O chefe é o algoritmo: as pessoas e o pandemônio da pandemia

Com o envelhecimento acelerado da população, a tendência é que as empresas tenham cada vez mais dificuldade de contratar jovens.

Gig Economy
Foto Orlando Brito

A gig economy tomou conta do mercado de trabalho. Uma tradução seria economia de bico, nossa velha conhecida dos profissionais que trabalham sozinhos, sem vínculo, tradicionalmente os eletricistas, bombeiros e engraxates, entre outros, mas agora todos digitalizados, inicialmente com smartphones, depois com plataformas, verdadeiros marketplaces de bico. Mas as plataformas jogaram nessa economia de bico aproximadamente 1,7 milhão de pessoas que trabalham com transporte de passageiros e entrega de mercadorias, seja Uber e sucedâneos, seja iFood e um mar de concorrentes.
Foi um movimento provocado pelo alto desemprego depois da crise de 2015 e multiplicado pela pandemia e seu ecommerce de tudo, inicialmente com as pessoas trancadas em casa pela covid e depois sem querer voltar mais para os escritórios.

E quais as consequências disso? Na volta ao novo normal, quando as empresas puderam retomar a produção industrial e os serviços que interagem com o público se liberaram das máscaras, cadê as pessoas para trabalhar? Restaurantes, hotéis e supermercados, têm mais dificuldades para contratar e experimentam alta rotatividade Há vagas, mas os pedreiros e outros do mesmo nível estão de moto por aí, normalmente arriscando a vida, mas faturando. Quem foi para Uber gostou da liberdade de horário e colocou o próprio carro para render. A renda média mensal vai a mais de R$ 2.000,00. O chefe é o algoritmo, o que suscita mil discussões sobre direitos trabalhistas, aqui e no mundo.

Cena de rua – Orlando Brito

Apesar do desemprego ainda alto no país, as empresas estão enfrentando dificuldades para preencher até mesmo vagas que demandam menor qualificação, que são geralmente as portas de entrada dos jovens no mercado de trabalho. É uma contradição que se aprofundou após a pandemia com a combinação de perda no aprendizado escolar, principalmente no ensino médio, e a menor chance de ganhar competências com experiências profissionais.

Para as vagas que exigem qualificação ficou uma defasagem com a perda do aprendizado de nível médio na pandemia e até uma postura de baixa dedicação ao trabalho, detectada por muitos empregadores, que tem a ver também com a perda de interação social e seu impacto nas soft skills hoje exigidas.

Técnicos em TI

Na área técnica, dos profissionais de TI – Tecnologia da Informação, a demanda da digitalização explosiva da pandemia turbinou salários e colocou esses profissionais na condição de exigir home-office, que as características do trabalho favorecem e lhes deu a possibilidade de trabalhar para outras cidades ou países sem sair de casa.
Até as funções de RH ficaram remotas: recebimento de currículos, videoentrevistas, onboarding ou treinamento.

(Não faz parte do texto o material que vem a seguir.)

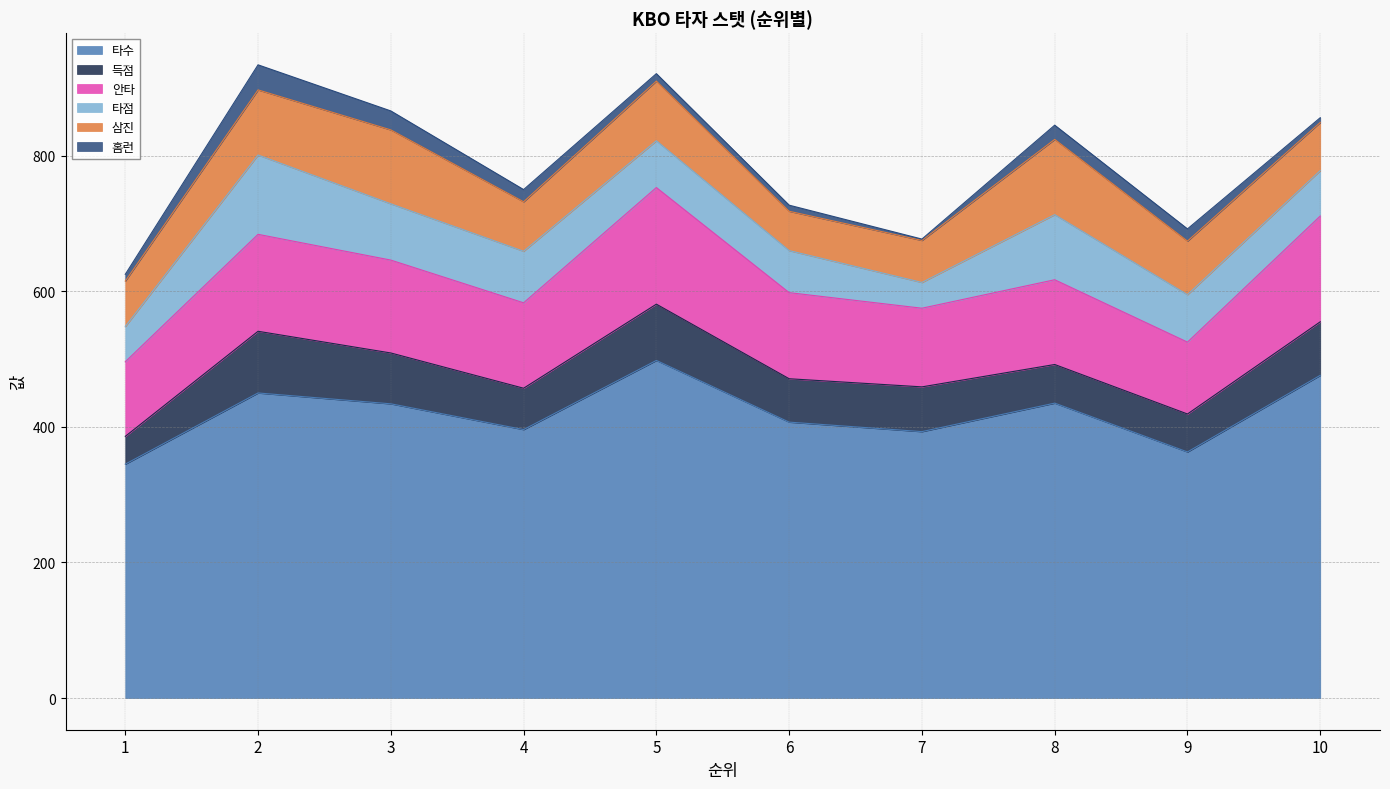

The 타수 series shows 435 at 8. True or false?

True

E o que podem fazer as empresas? Automatizar o que der e treinar pessoal, muitas fazem isso com sucesso até pagando bolsas para uma quantidade maior do que precisam para poder escolher os melhores. Para isso tem que investir na marca para atrair os olhares dos interessados na possibilidade de ascensão e oferecer flexibilidade e benesses. Outra maneira é ir para dentro das universidades engajar estagiários na origem. Tem um lado bom nessa história porque diminuem as discriminações. Precisam de gente independentemente de gênero, raça, restrições físicas, tatuagens ou indumentárias. Os dress codes foram implodidos.

Aulas presenciais – Foto Marcos Santos/USP Imagens.

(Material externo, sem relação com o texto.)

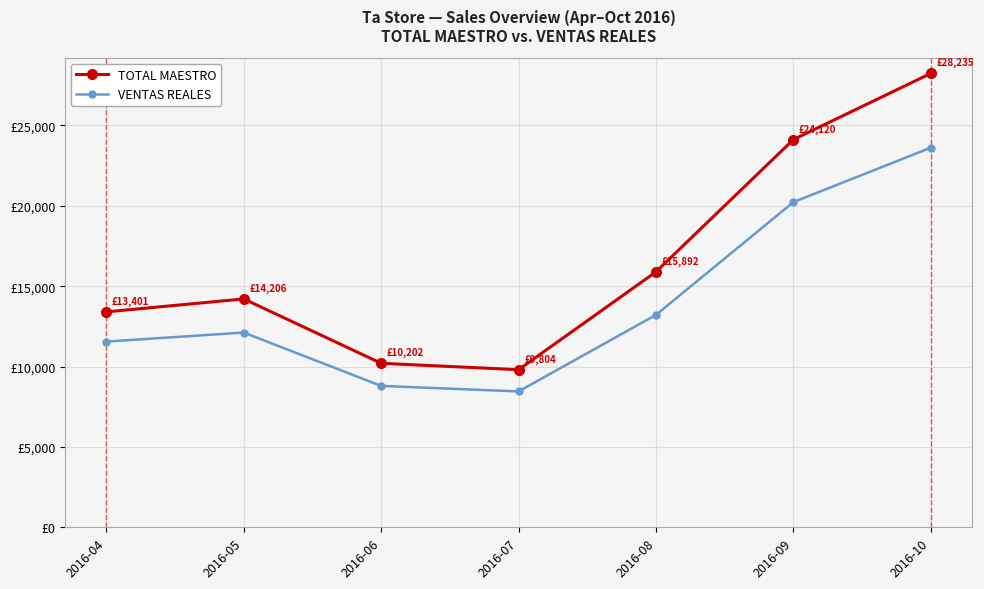

What is the greatest value displayed?

28235.1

Faculdades, por outro lado, perderam alunos que não querem mais aulas presenciais e muitos não querem nem uma graduação longa. Cinco anos para se formar? Pra quê se o mercado já não dá tanta importância para canudo, dizem eles, e vão para o mercado se empregar ou virar empreendedores. Algumas faculdades se adaptaram para o ensino à distância com minicertificações paulatinas que já permitem colocação no mercado.
E o Brasil está entrando na fase de ônus demográfico. É uma situação oposta à da vantagem produtiva que o país tinha há até pouco tempo, em que um grande contingente de jovens caracterizava um bônus demográfico. Com o envelhecimento acelerado da população, a tendência é que as empresas tenham cada vez mais dificuldade de contratar jovens para posições de entrada. Estão faltando jovens.

Enfim, o pandemônio no mercado de trabalho não é só por causa da pandemia, só resta se adaptar.

– Evandro Milet é consultor, palestrante e articulista sobre tendências e estratégias para negócios inovadores. Artigo publicado também no ES360.